After 15 Years Writing About Startups This Journalist Became An Entrepreneur
After 15 years writing about startups, tech journalist Monty Munford decided to become an entrepreneur. More than a decade of vetting story pitches and connecting founders with investors and buyers gave him the motivation to pursue his own successful startup as co-founder of Sienna, a privacy-first and cross-chain DeFi (decentralized finance) platform that enables private swapping, lending and converting of crypto tokens into private equivalents. The platform is part of an industry push for more secure financial blockchain products to address the risks of “front-running,” where future trades can be trumped on public DeFi blockchains.
Munford’s pivot from journalism to entrepreneur hasn’t been overnight. While filing for Forbes, The Economist and other outlets, Munford straddled the worlds of media and startups, when he established Mob76, a consultancy working with no more than a handful of businesses at a time to help raise a company’s profile and make high impact introductions fuelling funding rounds (A-D) and leading to multi-million dollar exits.
It’s Munford’s skill for effortless networking that’s helped him most, hosting regular gatherings in central London driven by business interests, but always within a relaxed social environment. He’s also become a sought-after speaker and moderator at global tech events, expanding his network ten-fold. Ultimately, his super-connector status paved the way for his role with Sienna.
As co-founder and Chief Evangelist, Munford continues his work raising the company’s profile, including its recent launch of SiennaLend, a private crypto lending platform that claims users can earn interest and borrow from the platform. In a recent interview Munford talked about how he made the pivot to co-founder and provides advice for other journalists looking to make the switch.
Amy Guttman: What was it that initially made you decide you wanted to pivot from journalism full-time, to VC and then entrepreneur?
Monty Munford: I’d had enough of a dying trade. Moreover, the VCs and entrepreneurs I’d met and interviewed certainly didn’t seem more intelligent or driven than I was and I was sick of being poor and treated as such.
AG: How natural was the shift?
MM: Not really natural at all and it took time, but it wasn’t long before I was going to conferences as a speaker, emcee or moderator. That certainly accelerated things and being naturally curious as a person meant the shift was quick, if not entirely natural.

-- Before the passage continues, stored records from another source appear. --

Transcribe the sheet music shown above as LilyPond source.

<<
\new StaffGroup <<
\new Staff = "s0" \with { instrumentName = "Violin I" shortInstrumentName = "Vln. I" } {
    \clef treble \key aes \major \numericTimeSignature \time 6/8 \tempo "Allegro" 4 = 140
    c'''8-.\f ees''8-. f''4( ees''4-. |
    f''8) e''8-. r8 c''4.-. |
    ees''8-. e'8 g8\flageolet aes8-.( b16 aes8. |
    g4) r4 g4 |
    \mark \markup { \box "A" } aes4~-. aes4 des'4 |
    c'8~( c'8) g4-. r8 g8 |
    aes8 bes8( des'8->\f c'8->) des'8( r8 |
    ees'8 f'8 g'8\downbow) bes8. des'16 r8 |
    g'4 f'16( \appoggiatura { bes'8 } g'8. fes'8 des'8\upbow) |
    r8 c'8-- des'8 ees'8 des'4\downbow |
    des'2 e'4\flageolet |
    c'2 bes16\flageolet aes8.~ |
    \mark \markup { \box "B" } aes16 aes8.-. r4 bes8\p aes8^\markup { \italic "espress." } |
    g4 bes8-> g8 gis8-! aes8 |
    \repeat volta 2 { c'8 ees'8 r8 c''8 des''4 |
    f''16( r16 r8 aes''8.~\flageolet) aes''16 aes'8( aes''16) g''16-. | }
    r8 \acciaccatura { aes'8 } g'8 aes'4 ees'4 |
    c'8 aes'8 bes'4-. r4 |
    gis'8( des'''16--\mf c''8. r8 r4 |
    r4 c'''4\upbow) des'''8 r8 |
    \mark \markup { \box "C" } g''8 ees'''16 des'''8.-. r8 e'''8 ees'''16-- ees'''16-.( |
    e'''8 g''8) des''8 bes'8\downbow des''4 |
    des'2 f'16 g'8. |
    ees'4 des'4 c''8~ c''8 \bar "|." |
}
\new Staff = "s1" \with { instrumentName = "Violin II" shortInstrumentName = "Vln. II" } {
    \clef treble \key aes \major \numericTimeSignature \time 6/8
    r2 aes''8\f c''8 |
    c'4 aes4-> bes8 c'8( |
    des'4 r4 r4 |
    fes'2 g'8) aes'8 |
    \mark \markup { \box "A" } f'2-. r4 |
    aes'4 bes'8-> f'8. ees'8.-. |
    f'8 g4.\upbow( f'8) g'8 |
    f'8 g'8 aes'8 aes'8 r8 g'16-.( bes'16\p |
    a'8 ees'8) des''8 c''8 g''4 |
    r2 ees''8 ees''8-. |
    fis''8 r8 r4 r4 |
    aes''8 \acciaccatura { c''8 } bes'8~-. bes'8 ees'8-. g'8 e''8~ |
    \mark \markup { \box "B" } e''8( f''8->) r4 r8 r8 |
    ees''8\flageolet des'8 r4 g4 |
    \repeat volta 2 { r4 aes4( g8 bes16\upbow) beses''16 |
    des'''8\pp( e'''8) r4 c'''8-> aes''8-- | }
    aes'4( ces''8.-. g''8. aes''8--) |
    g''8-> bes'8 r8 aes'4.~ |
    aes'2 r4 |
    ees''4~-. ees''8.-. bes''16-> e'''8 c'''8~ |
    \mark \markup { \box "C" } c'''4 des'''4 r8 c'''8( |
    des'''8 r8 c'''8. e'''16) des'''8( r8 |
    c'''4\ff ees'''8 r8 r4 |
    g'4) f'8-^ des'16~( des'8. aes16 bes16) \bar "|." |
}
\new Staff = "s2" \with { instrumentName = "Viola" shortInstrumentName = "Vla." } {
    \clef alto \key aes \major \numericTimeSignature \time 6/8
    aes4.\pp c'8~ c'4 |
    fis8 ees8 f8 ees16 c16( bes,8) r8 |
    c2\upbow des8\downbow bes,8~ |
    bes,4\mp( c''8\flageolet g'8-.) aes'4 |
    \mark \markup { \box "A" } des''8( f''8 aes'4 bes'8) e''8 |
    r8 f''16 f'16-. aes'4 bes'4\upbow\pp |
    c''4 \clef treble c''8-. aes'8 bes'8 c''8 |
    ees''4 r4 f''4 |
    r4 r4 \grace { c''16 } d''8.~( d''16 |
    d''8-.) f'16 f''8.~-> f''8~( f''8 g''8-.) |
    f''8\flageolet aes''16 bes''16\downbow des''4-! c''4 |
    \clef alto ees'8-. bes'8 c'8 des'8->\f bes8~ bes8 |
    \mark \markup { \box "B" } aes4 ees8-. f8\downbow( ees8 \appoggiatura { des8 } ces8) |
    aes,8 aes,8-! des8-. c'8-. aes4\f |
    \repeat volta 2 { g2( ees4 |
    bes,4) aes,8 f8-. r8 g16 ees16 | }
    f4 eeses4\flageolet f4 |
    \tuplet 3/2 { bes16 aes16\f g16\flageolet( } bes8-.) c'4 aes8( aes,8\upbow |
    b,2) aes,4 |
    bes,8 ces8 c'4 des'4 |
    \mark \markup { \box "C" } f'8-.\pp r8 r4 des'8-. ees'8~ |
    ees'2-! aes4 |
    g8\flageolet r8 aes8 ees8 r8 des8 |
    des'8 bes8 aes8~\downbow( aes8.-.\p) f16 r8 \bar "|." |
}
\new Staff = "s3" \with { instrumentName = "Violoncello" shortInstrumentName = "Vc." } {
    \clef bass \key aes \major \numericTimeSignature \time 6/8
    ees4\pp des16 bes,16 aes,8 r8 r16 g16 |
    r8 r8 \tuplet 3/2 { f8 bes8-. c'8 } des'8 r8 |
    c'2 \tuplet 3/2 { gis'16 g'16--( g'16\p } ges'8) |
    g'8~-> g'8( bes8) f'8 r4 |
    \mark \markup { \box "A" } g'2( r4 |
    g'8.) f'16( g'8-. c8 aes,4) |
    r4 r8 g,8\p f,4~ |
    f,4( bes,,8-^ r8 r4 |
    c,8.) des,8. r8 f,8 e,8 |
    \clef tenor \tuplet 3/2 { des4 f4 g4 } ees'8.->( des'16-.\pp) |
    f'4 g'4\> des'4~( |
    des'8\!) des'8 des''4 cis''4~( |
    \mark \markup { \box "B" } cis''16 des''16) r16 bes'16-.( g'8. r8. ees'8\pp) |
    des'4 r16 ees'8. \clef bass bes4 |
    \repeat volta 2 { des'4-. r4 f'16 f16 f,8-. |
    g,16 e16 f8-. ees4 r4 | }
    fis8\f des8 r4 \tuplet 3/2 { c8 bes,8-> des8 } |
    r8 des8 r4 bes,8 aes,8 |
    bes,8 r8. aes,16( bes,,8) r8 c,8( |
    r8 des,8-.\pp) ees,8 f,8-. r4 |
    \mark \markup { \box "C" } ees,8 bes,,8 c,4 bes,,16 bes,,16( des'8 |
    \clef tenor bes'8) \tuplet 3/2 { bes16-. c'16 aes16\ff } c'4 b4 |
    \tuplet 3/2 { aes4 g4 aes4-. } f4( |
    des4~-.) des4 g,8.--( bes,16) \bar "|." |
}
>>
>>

AG: What surprised you most about becoming an entrepreneur?
MM: The instant recognition that you weren’t a journalist that people didn’t have to be wary of.
AG: Biggest challenges?
MM: Not writing regularly, something I still miss and obviously starting at the bottom again as an older person. Also, people wanting to share investor decks instead of press releases was more of the same, but even more time-consuming.
AG: Did you have to kiss some frogs before finding the right opportunity/partners?
MM: The frogs I had to kiss and the nonsense those frogs croaked; there were ponds of them. There are so many stupid, stupid people in the VC and entrepreneur world who really think they speak as Gods… and they’re 99% white men. I’m also a white man, but nothing like a lot of them. However, the princes and princesses when you find them are remarkable and inspiring and make me better.
AG: Why Sienna? What was it that made you know you could have a winner?
MM: I wasn’t expecting to be part of something such as Sienna Network and certainly not crypto. I’d previously been a victim of a what-is-now $500,000 theft that was spirited from my online wallet to the Binance exchange, who still refuse to reimburse me or accept any responsibility. I thought crypto was a nest of vipers.
Sienna’s advisory team convinced me to go back in; the most intelligent people who knew way more than me and were believers in literally changing the world in a positive way and believed in privacy in crypto, very different from anonymity. We raised $11.2 million when we expected $500-700K.
We then did the things we promised, launched a decentralised exchange called SiennaSwap and last month SiennaLend, where users can privately borrow and lend crypto in the same way without others watching what’s happening on a blockchain and hijacking and disrupting those transactions.
AG: What advice do you have for other journalists who want to make the transition?
MM: Be authentic and speak your mind. Be free, don’t care what others think even if you’re new to the game. Continue to grow your network so the transition is fast. If you think somebody is an idiot, don’t tell them or anybody else. Keep it to yourself, but never work with them. Don’t gossip… as journalists love to do.
It’s always down to the network that you create and a reputation as an authentic person never afraid to speak their mind but without being offensive.
AG: Future goals?
MM: I’d like to do this for a few more years, but the dream would be to transition to the art world, not only to own or trade beautiful things bought from artists at the start of their careers helping their development, but to know everything about it.